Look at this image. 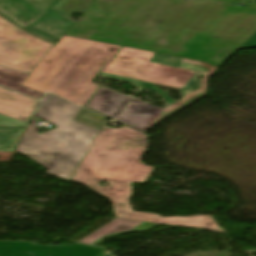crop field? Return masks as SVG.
<instances>
[{
	"mask_svg": "<svg viewBox=\"0 0 256 256\" xmlns=\"http://www.w3.org/2000/svg\"><path fill=\"white\" fill-rule=\"evenodd\" d=\"M94 1L67 35L208 62L219 68L256 32V3Z\"/></svg>",
	"mask_w": 256,
	"mask_h": 256,
	"instance_id": "crop-field-1",
	"label": "crop field"
},
{
	"mask_svg": "<svg viewBox=\"0 0 256 256\" xmlns=\"http://www.w3.org/2000/svg\"><path fill=\"white\" fill-rule=\"evenodd\" d=\"M149 138L127 126L119 129L103 126L71 180L86 184L107 196L113 203L116 217L223 233L210 215L162 218L131 211L128 202L131 195L130 183L145 182L152 169L139 162ZM99 180L108 181L110 187L98 185Z\"/></svg>",
	"mask_w": 256,
	"mask_h": 256,
	"instance_id": "crop-field-2",
	"label": "crop field"
},
{
	"mask_svg": "<svg viewBox=\"0 0 256 256\" xmlns=\"http://www.w3.org/2000/svg\"><path fill=\"white\" fill-rule=\"evenodd\" d=\"M216 70L206 63L123 47L100 75L161 94L166 108L159 109L133 99L116 119L144 132L162 118L206 96V79ZM198 77L203 78L199 80ZM151 83L180 89L181 100L171 99Z\"/></svg>",
	"mask_w": 256,
	"mask_h": 256,
	"instance_id": "crop-field-3",
	"label": "crop field"
},
{
	"mask_svg": "<svg viewBox=\"0 0 256 256\" xmlns=\"http://www.w3.org/2000/svg\"><path fill=\"white\" fill-rule=\"evenodd\" d=\"M120 48L65 36L20 85L42 93L51 91L84 106L99 88L91 81Z\"/></svg>",
	"mask_w": 256,
	"mask_h": 256,
	"instance_id": "crop-field-4",
	"label": "crop field"
},
{
	"mask_svg": "<svg viewBox=\"0 0 256 256\" xmlns=\"http://www.w3.org/2000/svg\"><path fill=\"white\" fill-rule=\"evenodd\" d=\"M81 107L46 93L35 116L58 128L37 132L33 119L14 151L70 180L98 131L72 120Z\"/></svg>",
	"mask_w": 256,
	"mask_h": 256,
	"instance_id": "crop-field-5",
	"label": "crop field"
},
{
	"mask_svg": "<svg viewBox=\"0 0 256 256\" xmlns=\"http://www.w3.org/2000/svg\"><path fill=\"white\" fill-rule=\"evenodd\" d=\"M3 18L0 16V65L29 74L54 45L20 31Z\"/></svg>",
	"mask_w": 256,
	"mask_h": 256,
	"instance_id": "crop-field-6",
	"label": "crop field"
},
{
	"mask_svg": "<svg viewBox=\"0 0 256 256\" xmlns=\"http://www.w3.org/2000/svg\"><path fill=\"white\" fill-rule=\"evenodd\" d=\"M93 0H0V14L25 28L53 9L67 17L82 13Z\"/></svg>",
	"mask_w": 256,
	"mask_h": 256,
	"instance_id": "crop-field-7",
	"label": "crop field"
},
{
	"mask_svg": "<svg viewBox=\"0 0 256 256\" xmlns=\"http://www.w3.org/2000/svg\"><path fill=\"white\" fill-rule=\"evenodd\" d=\"M104 249L76 243L47 247L28 242H0V256H101Z\"/></svg>",
	"mask_w": 256,
	"mask_h": 256,
	"instance_id": "crop-field-8",
	"label": "crop field"
},
{
	"mask_svg": "<svg viewBox=\"0 0 256 256\" xmlns=\"http://www.w3.org/2000/svg\"><path fill=\"white\" fill-rule=\"evenodd\" d=\"M38 103L0 88V126L25 128Z\"/></svg>",
	"mask_w": 256,
	"mask_h": 256,
	"instance_id": "crop-field-9",
	"label": "crop field"
},
{
	"mask_svg": "<svg viewBox=\"0 0 256 256\" xmlns=\"http://www.w3.org/2000/svg\"><path fill=\"white\" fill-rule=\"evenodd\" d=\"M74 22L51 10L25 28V30L55 44Z\"/></svg>",
	"mask_w": 256,
	"mask_h": 256,
	"instance_id": "crop-field-10",
	"label": "crop field"
},
{
	"mask_svg": "<svg viewBox=\"0 0 256 256\" xmlns=\"http://www.w3.org/2000/svg\"><path fill=\"white\" fill-rule=\"evenodd\" d=\"M153 225V223L117 218L99 230L88 235L86 238L81 240L80 243L94 245L109 235L122 234L132 231H144Z\"/></svg>",
	"mask_w": 256,
	"mask_h": 256,
	"instance_id": "crop-field-11",
	"label": "crop field"
},
{
	"mask_svg": "<svg viewBox=\"0 0 256 256\" xmlns=\"http://www.w3.org/2000/svg\"><path fill=\"white\" fill-rule=\"evenodd\" d=\"M130 99L131 97L117 94L102 87L89 101L86 107L116 118Z\"/></svg>",
	"mask_w": 256,
	"mask_h": 256,
	"instance_id": "crop-field-12",
	"label": "crop field"
},
{
	"mask_svg": "<svg viewBox=\"0 0 256 256\" xmlns=\"http://www.w3.org/2000/svg\"><path fill=\"white\" fill-rule=\"evenodd\" d=\"M27 74L20 73L0 66V86L12 89L14 91L41 99L43 94L31 89L19 86L27 77Z\"/></svg>",
	"mask_w": 256,
	"mask_h": 256,
	"instance_id": "crop-field-13",
	"label": "crop field"
},
{
	"mask_svg": "<svg viewBox=\"0 0 256 256\" xmlns=\"http://www.w3.org/2000/svg\"><path fill=\"white\" fill-rule=\"evenodd\" d=\"M25 129L0 127V151H13Z\"/></svg>",
	"mask_w": 256,
	"mask_h": 256,
	"instance_id": "crop-field-14",
	"label": "crop field"
},
{
	"mask_svg": "<svg viewBox=\"0 0 256 256\" xmlns=\"http://www.w3.org/2000/svg\"><path fill=\"white\" fill-rule=\"evenodd\" d=\"M75 120L99 131L105 121V118L82 109L76 116Z\"/></svg>",
	"mask_w": 256,
	"mask_h": 256,
	"instance_id": "crop-field-15",
	"label": "crop field"
},
{
	"mask_svg": "<svg viewBox=\"0 0 256 256\" xmlns=\"http://www.w3.org/2000/svg\"><path fill=\"white\" fill-rule=\"evenodd\" d=\"M256 48V33L240 48Z\"/></svg>",
	"mask_w": 256,
	"mask_h": 256,
	"instance_id": "crop-field-16",
	"label": "crop field"
}]
</instances>
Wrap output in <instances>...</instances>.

**TASK TO COMPLETE**
Please count the lines in the material above that contain the string "instances". Reply with only the number.

**TASK ANSWER**
3